The bill's supporters are pointing to the downturn as the ultimate proof of their arguments that labor's decline has helped put the economy out of balance and that only by restoring workers' purchasing power can the nation return to broadly shared prosperity.

"In 1935, we passed the Wagner Act that promoted unionization and allowed unions to flourish, and at the time we were at around 20 percent unemployment. So tell me again why we can't do this in a recession?" said Sen. Tom Harkin (D-Iowa), invoking the pro-labor changes of the New Deal. "This is the time to do it. This is exactly the time we should be insisting on a fairer playing field for people to organize themselves."

The bill, first introduced in 2003, gives workers the choice of whether they want to organize by getting a majority of workers to sign pro-union cards, instead of having to hold secret-ballot elections. As it stands, it is up to employers to decide which method is used, and most require elections. The bill increases the penalties for employers who retaliate against employees and mandates binding arbitration when employers do not agree to a contract within three months after a union election.

Unions say the bill is needed because employers intimidate or retaliate against workers before elections, making the votes something less than true democracy; and because employers often merely go through the motions of negotiating, nearly half of new unions fail to get a first contract.
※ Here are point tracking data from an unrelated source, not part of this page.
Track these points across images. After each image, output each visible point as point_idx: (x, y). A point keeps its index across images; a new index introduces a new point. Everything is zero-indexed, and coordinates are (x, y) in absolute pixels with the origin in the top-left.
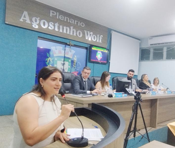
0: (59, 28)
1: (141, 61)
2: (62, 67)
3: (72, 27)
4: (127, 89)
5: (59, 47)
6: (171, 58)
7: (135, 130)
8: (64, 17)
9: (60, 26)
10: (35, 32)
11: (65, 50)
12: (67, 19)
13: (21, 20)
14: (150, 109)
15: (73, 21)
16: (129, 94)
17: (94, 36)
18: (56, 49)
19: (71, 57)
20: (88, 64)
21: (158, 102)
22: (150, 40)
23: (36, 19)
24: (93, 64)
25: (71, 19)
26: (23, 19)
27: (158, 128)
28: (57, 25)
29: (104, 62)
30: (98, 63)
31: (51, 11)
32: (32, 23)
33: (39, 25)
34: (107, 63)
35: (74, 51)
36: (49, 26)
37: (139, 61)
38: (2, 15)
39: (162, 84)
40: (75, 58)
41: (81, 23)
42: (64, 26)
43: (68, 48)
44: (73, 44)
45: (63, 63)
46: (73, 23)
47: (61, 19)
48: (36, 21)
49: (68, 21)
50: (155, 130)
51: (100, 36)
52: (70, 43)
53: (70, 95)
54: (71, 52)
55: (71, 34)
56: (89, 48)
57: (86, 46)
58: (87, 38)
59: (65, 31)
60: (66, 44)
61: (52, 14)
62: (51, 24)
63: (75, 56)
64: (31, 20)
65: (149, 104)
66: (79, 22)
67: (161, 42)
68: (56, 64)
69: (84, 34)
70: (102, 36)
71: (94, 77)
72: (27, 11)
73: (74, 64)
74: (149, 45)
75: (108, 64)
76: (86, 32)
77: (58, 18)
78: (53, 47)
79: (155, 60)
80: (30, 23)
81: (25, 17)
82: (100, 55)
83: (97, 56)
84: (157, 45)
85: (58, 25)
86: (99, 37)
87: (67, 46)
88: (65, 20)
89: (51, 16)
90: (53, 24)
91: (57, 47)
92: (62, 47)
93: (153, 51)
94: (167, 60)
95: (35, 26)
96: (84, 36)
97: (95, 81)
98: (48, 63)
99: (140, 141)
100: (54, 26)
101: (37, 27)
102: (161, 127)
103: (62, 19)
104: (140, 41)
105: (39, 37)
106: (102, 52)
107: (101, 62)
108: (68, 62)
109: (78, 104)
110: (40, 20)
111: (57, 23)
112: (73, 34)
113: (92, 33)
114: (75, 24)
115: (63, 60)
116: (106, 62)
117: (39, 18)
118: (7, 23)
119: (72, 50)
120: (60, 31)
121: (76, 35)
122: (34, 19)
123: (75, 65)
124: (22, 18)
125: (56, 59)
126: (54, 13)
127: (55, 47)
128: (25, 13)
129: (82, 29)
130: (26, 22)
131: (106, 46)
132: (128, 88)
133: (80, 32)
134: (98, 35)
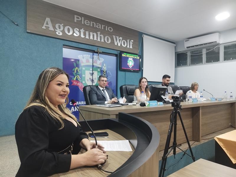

Employers say that forming unions without secret ballots violates American notions of democracy and exposes workers to union coercion. Mandatory arbitration, they assert, is an intolerable intervention.

But the environment in which the bill is being debated has further ratcheted up the rhetoric, revealing a divide as wide as that on any other major issue on President Obama's agenda. The two sides put forth starkly different versions of both history and present-day reality, making it hard to imagine how the two sides could compromise.

The pro-labor version of history starts during the New Deal with the Wagner Act (better known as the National Labor Relations Act), which expanded the rights of private-sector workers to unionize. The Fair Labor Standards Act of 1938 established the minimum wage and 40-hour workweek.

"The truth is that Franklin Roosevelt passed those laws under similar circumstances, and from 1945 to 1974, we had an era where workers' wages and productivity was joined together," said Andrew Stern, president of the Service Employees International Union. "It was probably the most tested economic stimulus of any public policy that has worked for us."

In the telling of labor supporters, the decline in private-sector union membership -- from a peak of 36 percent in the early 1950s to 7.5 percent today, a level not seen since 1900 -- is a result not only of economic shifts but also of an increasingly pro-employer tilt in labor policy. As they see it, the decline of unions has contributed to the growing income inequality over the past three decades, when economic productivity has outpaced wage growth.

Lawrence H. Summers, the National Economic Council director, has long been regarded warily by unions, but in a speech Friday at the Brookings Institution, he made roughly this case for boosting organized labor.